Un pubblico esercizio ubicato in una delle piazze della movida è stato chiuso a conclusione di un articolato iter amministrativo avviato dalla divisione polizia amministrativa e sociale della questura di Terni.
Il provvedimento trae origine da reiterate condotte illecite accertate nel tempo, tra cui episodi di somministrazione di bevande alcoliche a minori, violazioni in materia di igiene, presenza di avventori gravati da precedenti di polizia, nonché risse tra giovani frequentatori del locale.
Nel corso dei controlli, svolti nell’ambito del servizio straordinario “Movida sicura”, il locale era già stato destinatario di due provvedimenti adottati dal questore Michele Abenante, a seguito di criticità emerse sotto il profilo dell’ordine e della sicurezza pubblica.
Ulteriori accertamenti, effettuati anche con il concorso della guardia di finanza, hanno evidenziato irregolarità amministrative e fiscali, nonché situazioni di grave alterazione alcolica di alcuni avventori, tali da confermare un quadro di complessiva criticità sotto il profilo della sicurezza pubblica.
Alla luce degli elementi raccolti e su proposta del prefetto Antonietta Orlando il Comune di Terni ha disposto in data 20 febbraio la revoca dell’autorizzazione all’esercizio dell’attività.
L’intervento si colloca in un più ampio piano di intensificazione dei controlli nel centro cittadino, definito in sede di Comitato provinciale per l’ordine e la sicurezza pubblica, che dall’inizio dell’anno ad oggi ha prodotto risultati concreti: 13 locali di pubblico spettacolo controllati; numerose sanzioni amministrative elevate per violazioni riscontrate; 6 denunce penali a carico dei responsabili per ipotesi di reato emerse nel corso delle verifiche; servizi straordinari interforze nelle aree della movida; misure di prevenzione e provvedimenti amministrativi nei confronti di soggetti e attività responsabili di condotte pericolose per l’ordine pubblico.

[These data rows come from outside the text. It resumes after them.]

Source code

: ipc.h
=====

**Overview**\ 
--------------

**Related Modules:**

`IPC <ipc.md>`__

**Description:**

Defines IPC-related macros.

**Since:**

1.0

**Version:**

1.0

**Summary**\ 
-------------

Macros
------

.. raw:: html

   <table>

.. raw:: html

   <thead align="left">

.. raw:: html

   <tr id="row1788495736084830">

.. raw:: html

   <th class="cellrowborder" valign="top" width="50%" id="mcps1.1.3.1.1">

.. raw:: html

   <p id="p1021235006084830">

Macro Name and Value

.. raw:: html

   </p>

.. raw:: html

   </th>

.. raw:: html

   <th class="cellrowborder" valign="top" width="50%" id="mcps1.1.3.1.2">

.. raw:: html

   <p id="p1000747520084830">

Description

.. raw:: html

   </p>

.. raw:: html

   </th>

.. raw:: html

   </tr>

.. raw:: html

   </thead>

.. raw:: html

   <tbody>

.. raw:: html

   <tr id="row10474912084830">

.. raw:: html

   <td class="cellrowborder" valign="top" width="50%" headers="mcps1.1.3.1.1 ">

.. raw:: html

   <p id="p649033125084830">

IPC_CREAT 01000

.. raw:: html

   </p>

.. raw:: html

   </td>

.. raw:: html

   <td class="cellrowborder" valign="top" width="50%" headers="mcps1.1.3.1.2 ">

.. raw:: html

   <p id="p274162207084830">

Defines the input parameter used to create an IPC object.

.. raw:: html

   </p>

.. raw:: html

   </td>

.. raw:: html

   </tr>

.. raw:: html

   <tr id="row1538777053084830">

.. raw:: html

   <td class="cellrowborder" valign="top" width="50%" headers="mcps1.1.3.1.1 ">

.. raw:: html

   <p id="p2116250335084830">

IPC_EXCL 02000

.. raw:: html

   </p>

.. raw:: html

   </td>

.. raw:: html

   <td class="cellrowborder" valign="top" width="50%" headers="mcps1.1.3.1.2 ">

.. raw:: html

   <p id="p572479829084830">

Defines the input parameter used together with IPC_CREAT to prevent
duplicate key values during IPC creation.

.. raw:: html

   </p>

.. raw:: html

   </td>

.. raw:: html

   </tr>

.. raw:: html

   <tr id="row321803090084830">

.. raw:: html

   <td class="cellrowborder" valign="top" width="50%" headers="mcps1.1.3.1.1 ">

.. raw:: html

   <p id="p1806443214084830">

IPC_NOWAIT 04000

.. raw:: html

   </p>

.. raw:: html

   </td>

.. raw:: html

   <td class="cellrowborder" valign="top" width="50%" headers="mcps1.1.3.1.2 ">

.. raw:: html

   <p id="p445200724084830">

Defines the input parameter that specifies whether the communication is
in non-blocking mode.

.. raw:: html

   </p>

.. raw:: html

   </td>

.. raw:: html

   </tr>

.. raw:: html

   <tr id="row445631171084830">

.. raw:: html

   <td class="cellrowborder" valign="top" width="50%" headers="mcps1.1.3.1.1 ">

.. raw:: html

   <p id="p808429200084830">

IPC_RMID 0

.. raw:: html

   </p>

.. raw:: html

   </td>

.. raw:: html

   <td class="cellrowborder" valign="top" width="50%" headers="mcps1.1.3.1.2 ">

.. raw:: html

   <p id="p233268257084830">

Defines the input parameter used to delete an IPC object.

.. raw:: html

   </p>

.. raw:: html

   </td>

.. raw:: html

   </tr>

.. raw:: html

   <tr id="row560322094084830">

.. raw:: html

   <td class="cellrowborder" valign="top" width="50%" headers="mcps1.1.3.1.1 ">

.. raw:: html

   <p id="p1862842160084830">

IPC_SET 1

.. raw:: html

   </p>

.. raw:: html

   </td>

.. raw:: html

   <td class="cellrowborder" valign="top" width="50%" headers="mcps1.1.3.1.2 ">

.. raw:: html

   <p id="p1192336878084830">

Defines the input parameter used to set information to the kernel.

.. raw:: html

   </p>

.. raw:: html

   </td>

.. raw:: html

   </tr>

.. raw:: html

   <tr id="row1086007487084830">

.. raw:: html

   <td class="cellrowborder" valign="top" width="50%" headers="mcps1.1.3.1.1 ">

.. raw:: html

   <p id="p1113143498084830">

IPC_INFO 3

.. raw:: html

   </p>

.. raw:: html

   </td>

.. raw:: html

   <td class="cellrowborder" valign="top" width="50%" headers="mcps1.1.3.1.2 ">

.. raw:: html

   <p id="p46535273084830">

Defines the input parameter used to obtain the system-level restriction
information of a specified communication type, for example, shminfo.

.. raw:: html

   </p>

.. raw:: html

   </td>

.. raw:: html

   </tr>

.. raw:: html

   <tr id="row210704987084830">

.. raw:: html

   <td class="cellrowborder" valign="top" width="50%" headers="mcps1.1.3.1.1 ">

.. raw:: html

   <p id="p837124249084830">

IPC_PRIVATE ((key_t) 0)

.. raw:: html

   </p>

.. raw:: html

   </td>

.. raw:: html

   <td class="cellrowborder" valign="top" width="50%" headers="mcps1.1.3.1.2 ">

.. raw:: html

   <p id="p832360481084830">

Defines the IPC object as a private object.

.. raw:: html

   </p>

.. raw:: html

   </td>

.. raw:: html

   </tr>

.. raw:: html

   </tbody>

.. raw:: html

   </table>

L’azione di controllo non ha finalità meramente repressiva, si legge in una nota, ma mira a garantire condizioni di legalità, sicurezza e vivibilità nel centro storico, tutelando i cittadini e gli operatori economici che svolgono la propria attività nel rispetto delle regole.
«Il rafforzamento dei controlli nel centro storico – ha commentato il questore Abenante – rappresenta una scelta precisa e condivisa in sede di Comitato per l’ordine e la sicurezza pubblica. Non si tratta di interventi episodici, ma di un’azione strutturata e continuativa volta a prevenire situazioni di degrado e a garantire che i luoghi della movida siano spazi di aggregazione sicuri e rispettosi delle regole. La collaborazione tra prefettura, forze di polizia e istituzioni locali sta producendo risultati concreti. L’obiettivo è tutelare i cittadini e sostenere gli esercenti che operano nella legalità, isolando quei comportamenti che mettono a rischio la sicurezza collettiva».